For my sister, it was an older child who brought her Demand to a halt with one little question. As he began to take a helmet style toy outside, she told him to choose something else since that was an inside toy. He turned and asked “Why?”
She scrambled, her two were a few years younger so her skills were not up to speed with his cunning and diversionary tactics. As she began to explain her reasoning to a 7 year old, she realized she had stepped into his trap. A moment later she saw an even bigger dilemma. Now that she had aswered his query, he was sharing his differing opinion and she was forced to PUT HER FOOT DOWN so to speak. Her concern lay not in getting him to do it, but in his retelling of the incident to his mother later. Not knowing her very well, she wanted to seem like a reasonable mom, of course.
Later she asked me for parent coaching for that situation. What I worked out with her has worked so well, she shares it often when others complain about simlar expereinces.
We began by assuming some intentions:
The right to parent your child is sacred between that child and their own parents.
By sending a child over to another household, you include that parent in your authority equation.
Having a plan within your own house makes it very simple and clear when parenting a visiting child.
You want them to have fun, learn and keep the agreements, but not walk all over you.
Any retelling of interactions must seems logical and reasonable yet not pass judgement on the child’s home base.
Step One-Before Parenting Moment: Declare
When the child arrives, you state the basic agreement you need to have. In this case it was, “Hey Garrett, nice to see you. While you are playing we have an agreement in our family to Listen the first time. Can you do that while you are here?” Garrett agrees. “OK, if you forget, I’ll remind you once that you made the agreement and you can choose what to do next. If you don’t keep the agreement, you can go play at home and come back another day. Got it?” He does.
Step Two- During Parenting Moment: Act
When the parent sees the need to use their authority as a Demand. Garrett either keeps the agreement and gets praised for remembering (Hey Garrett, great job remembering the, listen the first time agreement!) or doesn’t. Let’s say the same scenario happens:
“Keep that toy inside, please.”
“Why?”
“Choose to keep it inside or not. Then we will discuss why if you like.”
OR
(Garrett, remember that agreement about listening? This would be what I was talking about, what do you choose?)

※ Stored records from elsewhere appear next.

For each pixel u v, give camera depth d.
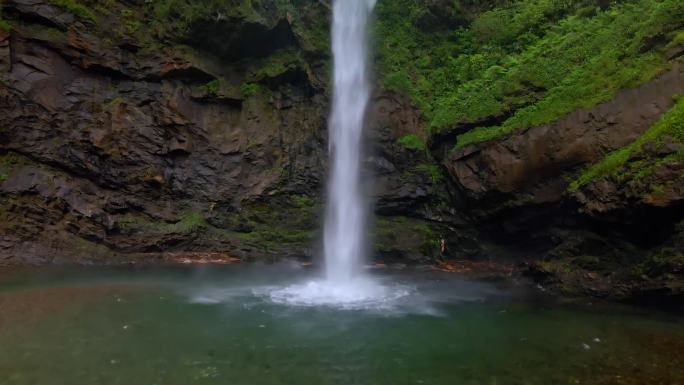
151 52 13.73
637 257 9.33
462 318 7.77
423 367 5.55
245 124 14.66
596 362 5.73
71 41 12.63
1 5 11.90
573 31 13.48
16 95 11.91
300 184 14.66
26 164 11.92
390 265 13.13
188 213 13.42
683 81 10.02
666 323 7.59
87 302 7.96
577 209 10.38
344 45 16.16
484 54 15.54
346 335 6.72
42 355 5.50
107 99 13.10
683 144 8.69
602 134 10.72
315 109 15.47
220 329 6.80
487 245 13.45
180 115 13.82
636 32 11.09
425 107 15.51
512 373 5.38
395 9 17.36
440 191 14.09
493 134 12.39
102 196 12.49
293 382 5.05
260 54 15.25
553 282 10.23
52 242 11.42
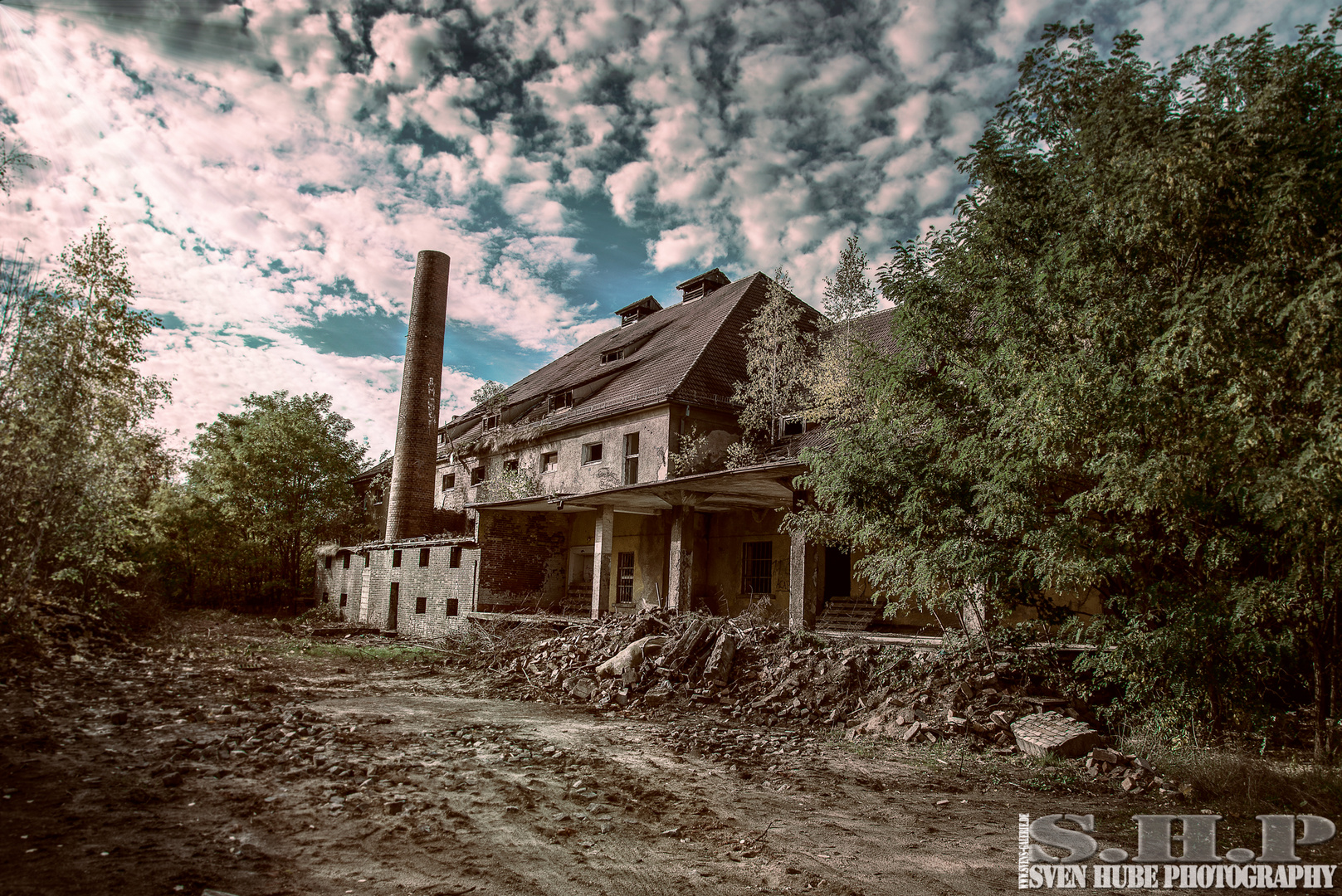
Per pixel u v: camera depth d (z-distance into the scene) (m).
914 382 9.95
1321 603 6.94
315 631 25.47
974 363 9.32
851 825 5.67
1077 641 9.55
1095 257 7.68
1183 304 6.86
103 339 11.98
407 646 20.94
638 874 4.49
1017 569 8.93
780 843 5.17
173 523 32.53
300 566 39.75
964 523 9.66
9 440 10.67
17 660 10.88
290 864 4.39
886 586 11.17
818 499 11.15
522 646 16.91
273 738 7.70
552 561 24.56
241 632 21.95
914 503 9.78
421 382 31.34
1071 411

Notice that the Why? is more of a diversion to buy time and avoid that he was told to do something.
Step Three-After Parenting Moment: Consistency
If Garrett choose to listen he is free to play.
If he takes the toy out or continues to haggle, “Garrett, it was nice to see you today. You can come back another day. Bye now!”
Can you imagine that when he goes home there is no worry that he will turn the story around to make you look incompetent? You can easily explain the steps you took to his parent. Impressive. The best outcome is that on the next visit, you will be listened to the first time, since his experience is that you do what you say.
Here’s the best part, in managing this moment with a child she was not emotionally attached to, my sister saw that her own children were getting away with asking Why? of a demand instead of choosing their behavior. She immediately began to respond newly to this with awesome results. If you are too close emotionally to figure your way out of a Parenting Moment, switch kids with a friend and try out some new skills. You will get a whole new perspective on your family!